In 2019 Uible pleaded guilty to tampering with records, a misdemeanor offense, as it related to his candidate petition. The former Clermont County Commissioner was sentenced to a 90-day probation and fined $250.

Uible ran in the Republican Primary in 2020 for the Ohio Senate District 14 seat against Terry Johnson. Uible received the endorsement from the Clermont County Republican Party, however the State Republican Senate Caucus campaign for Johnson. Two weeks before the election a state Republican central committee member filed for an investigation accusing Uible of forging the Republican voter guide, which resulted in newspaper stories and media headlines. The Clermont County prosecutor refused to prosecute Uible, however the State Attorney General got a grand jury to indicted Uible on charges including forgery, fraud, falsification and tampering. The case was tried before Clermont County Common Pleas Judge McBride who wrote in his decision on December 8, 2021 that the State of Ohio failed to show where any of the alleged crimes took place, one critical element that must be established beyond a reasonable doubt for any conviction. Because the venue requirement was never met the court would not address the charges of tampering with evidence and falsification.

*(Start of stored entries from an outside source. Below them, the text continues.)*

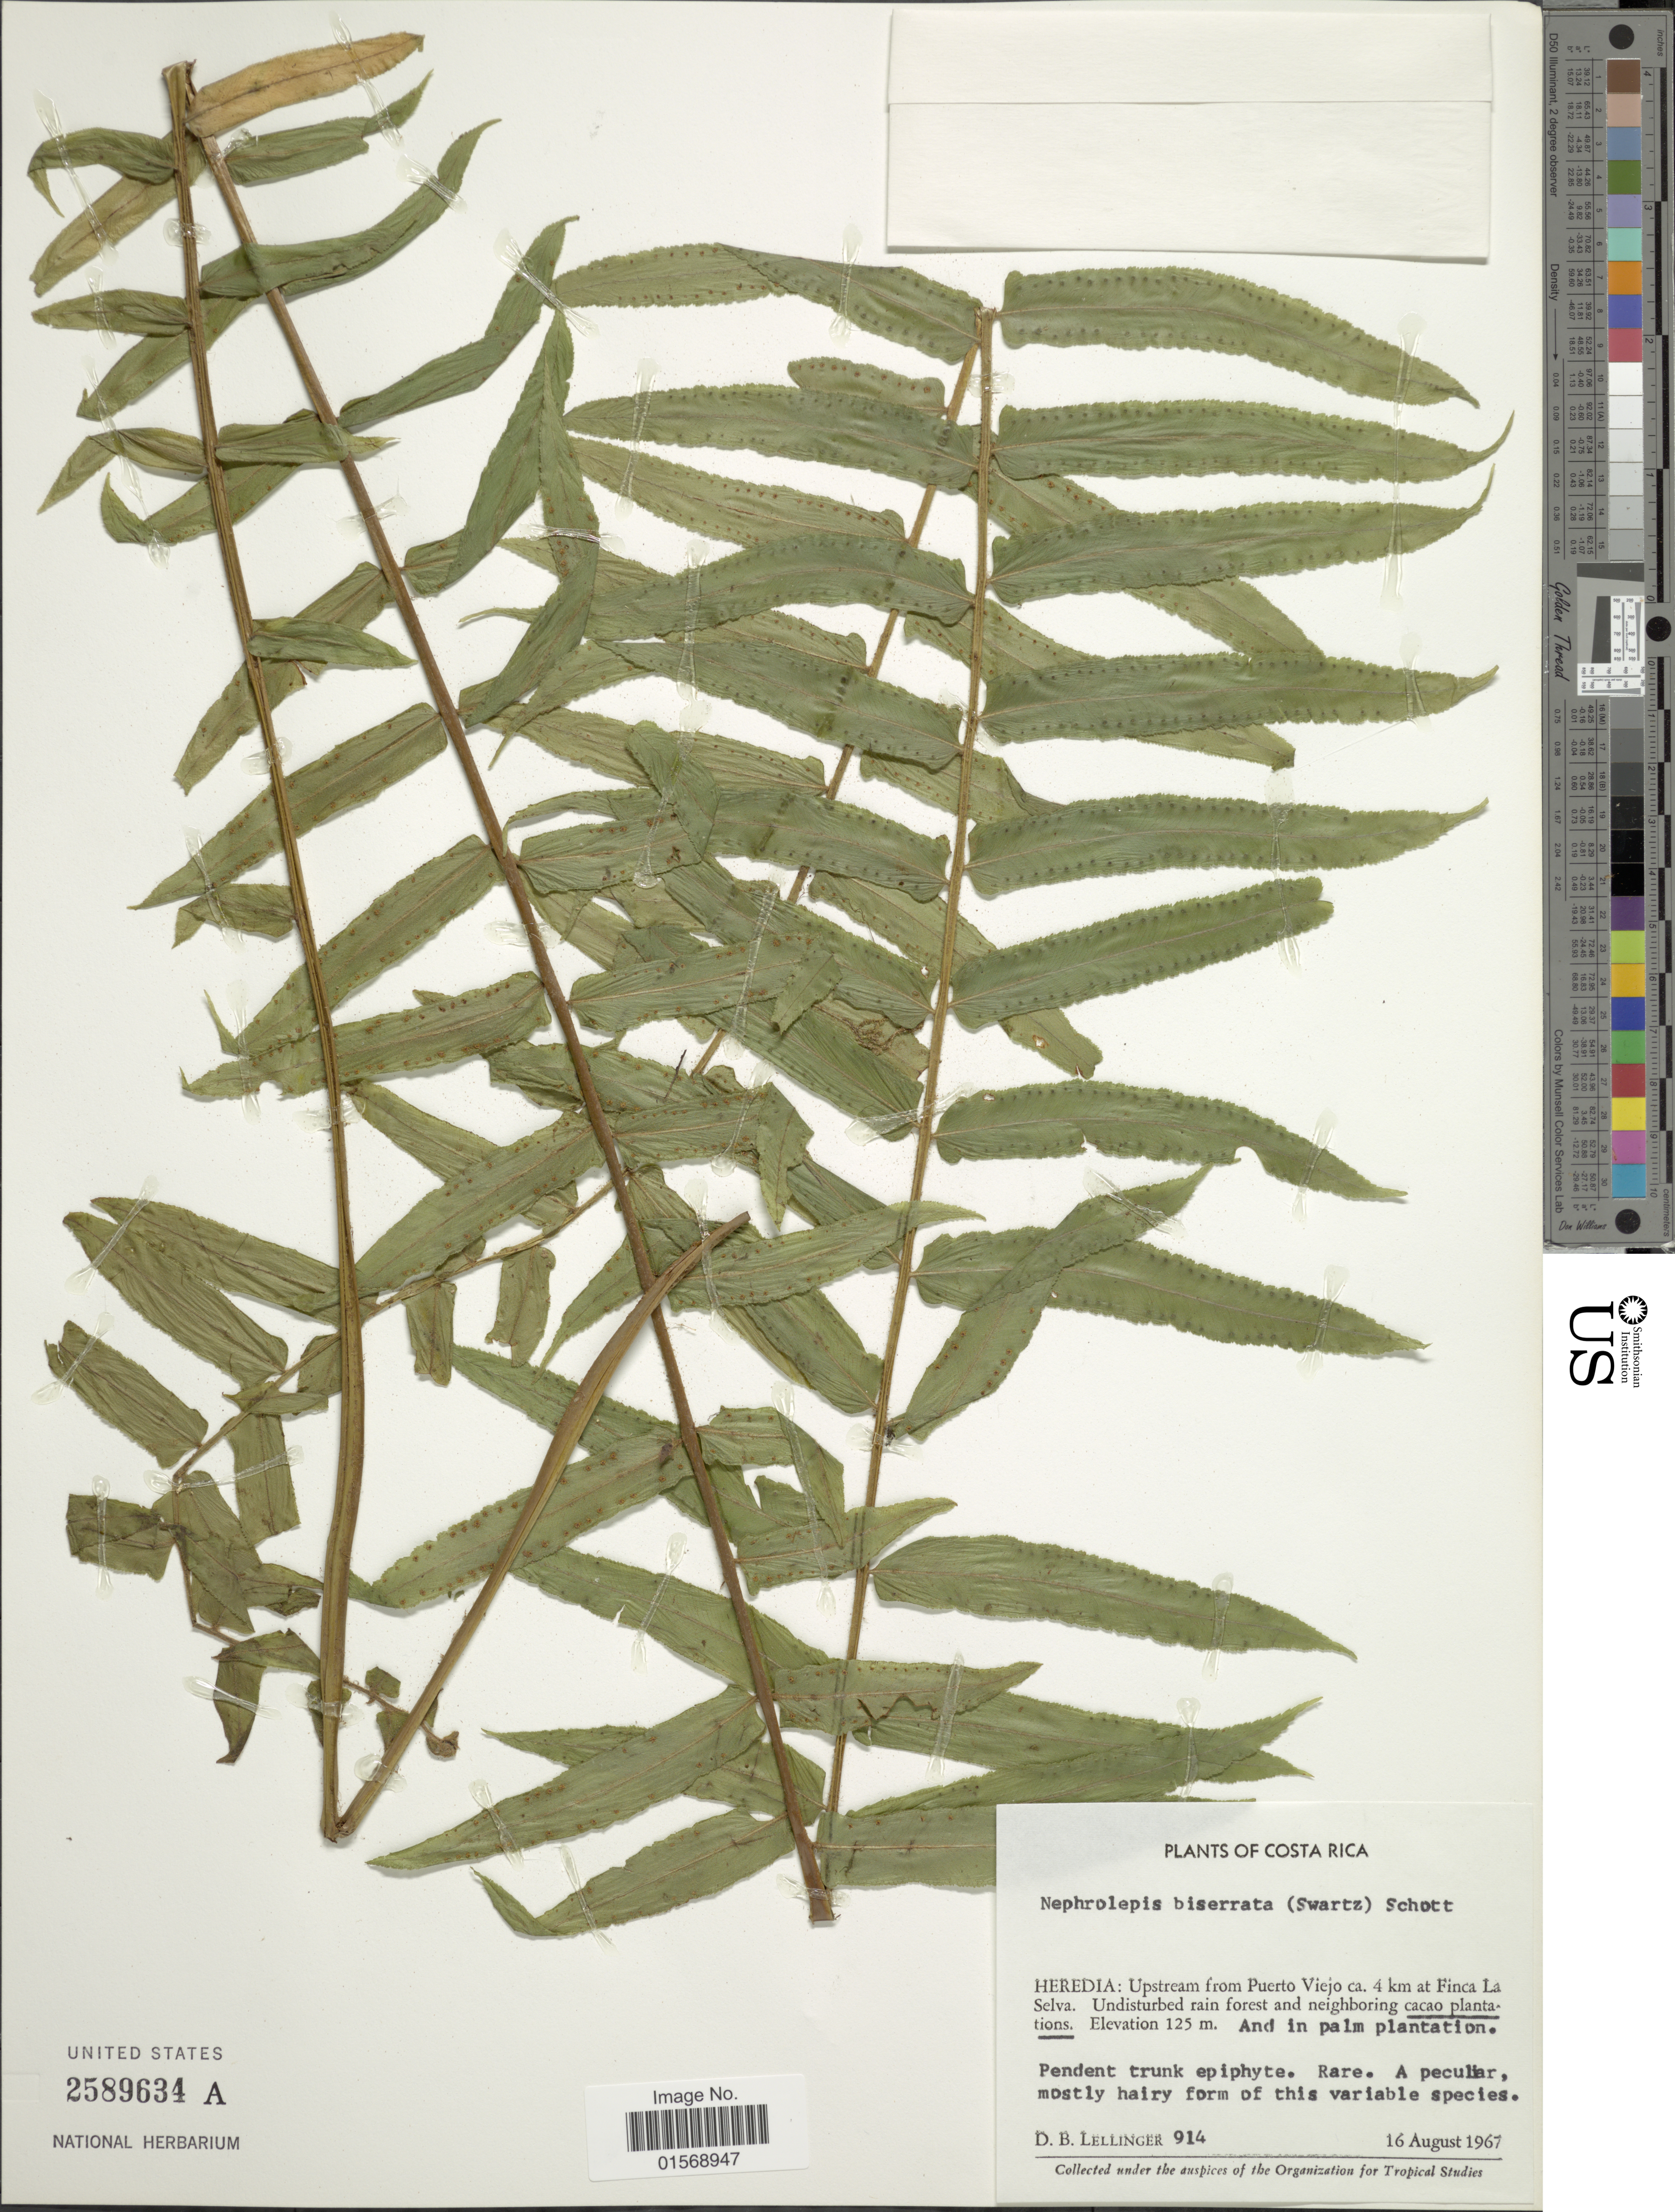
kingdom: Plantae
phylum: Tracheophyta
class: Polypodiopsida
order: Polypodiales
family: Nephrolepidaceae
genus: Nephrolepis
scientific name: Nephrolepis biserrata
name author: (Sw.) Schott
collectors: D. B. Lellinger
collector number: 914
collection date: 1967-08-16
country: Costa Rica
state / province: Heredia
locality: Costa Rica, Heredia: Upstream from Puerto Viejo ca. 4 km at Finca la Selva.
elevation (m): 125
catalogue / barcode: US 2589634A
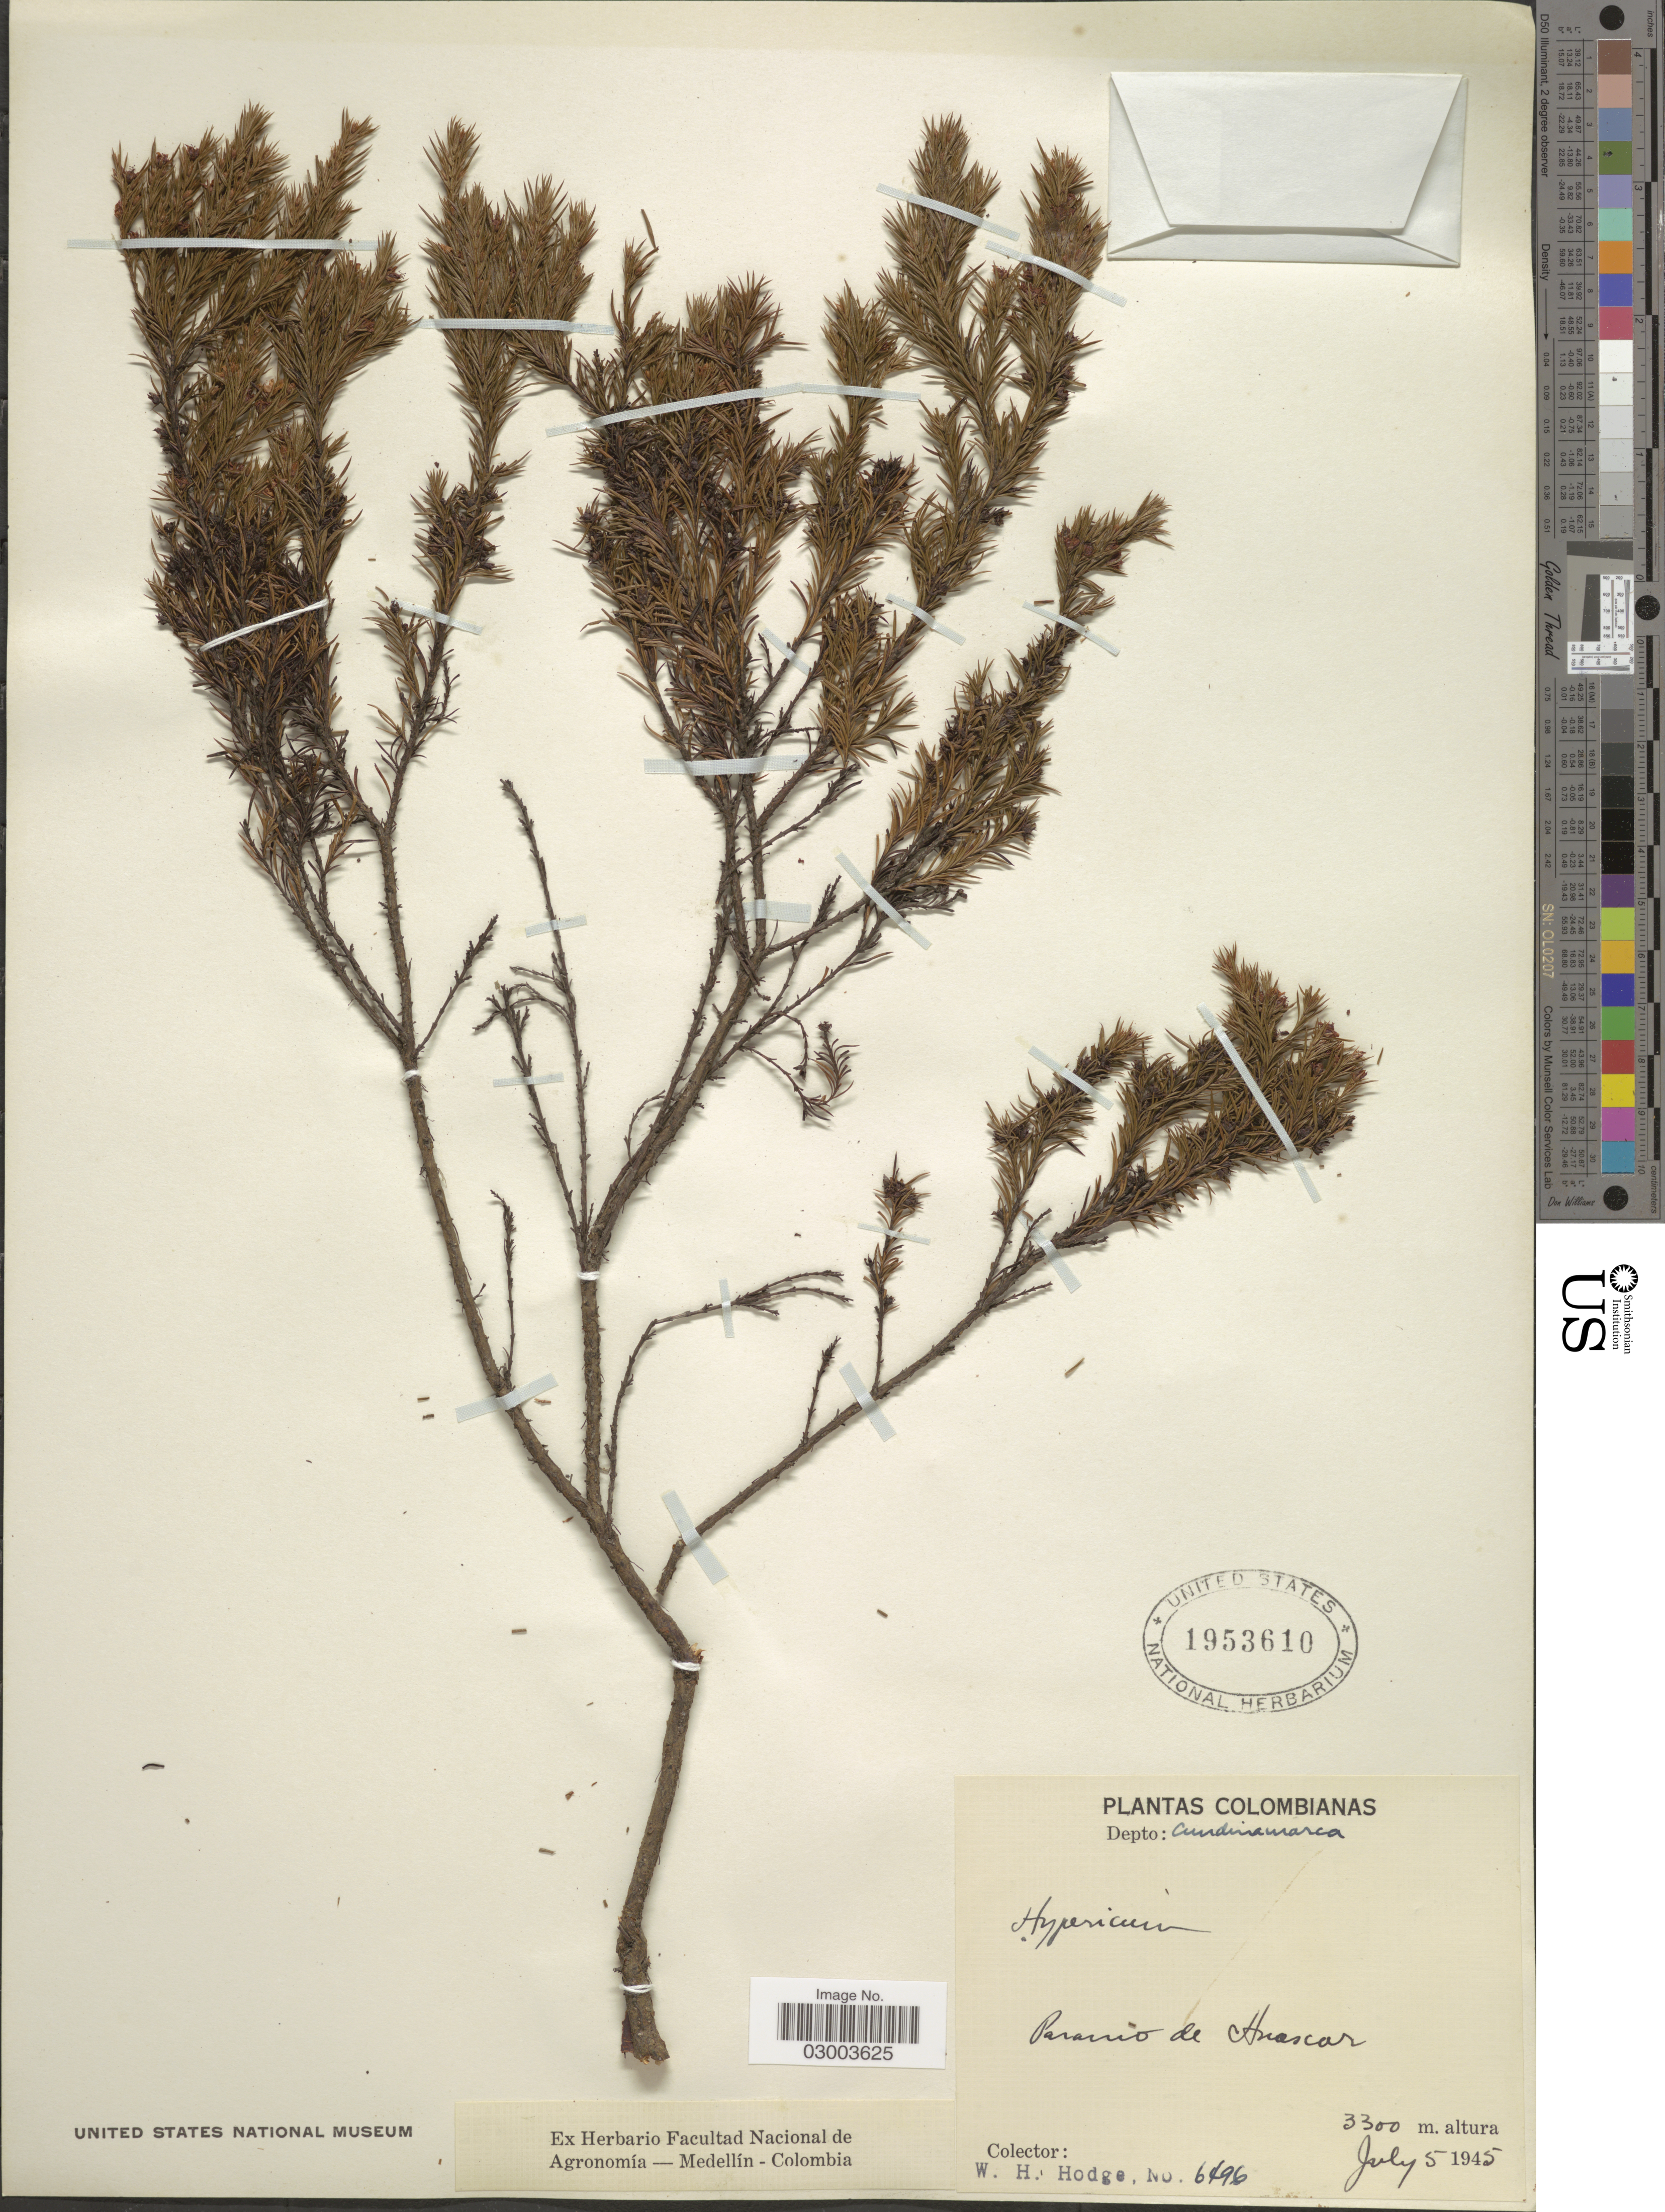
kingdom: Plantae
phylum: Tracheophyta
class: Magnoliopsida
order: Malpighiales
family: Hypericaceae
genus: Hypericum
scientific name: Hypericum juniperinum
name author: Kunth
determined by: Strong, Mark T., (BOT), Smithsonian Institution - National Museum of Natural History (UNITED STATES)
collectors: W. Hodge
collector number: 6496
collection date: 1945-07-05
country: Colombia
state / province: Cundinamarca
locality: Depto. Cundinamarca, Paramo de Huascar.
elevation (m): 3300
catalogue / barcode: US 1953610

Additionally, Judge McBride stated that the State presented insufficient evidence that Uible committed forgery, since the voter guide Uible was accused of printing was downloaded from the Republican Party's website where the Party encourage its members to copy and share it with colleagues, family members and friends. Regarding the fraud charge, Judge McBride wrote that there was no evidence that Uible caused some detriment to another and he certainly received no financial gain. In conclusion, Judge McBride acquitted Uible of all ten charges in the indictment.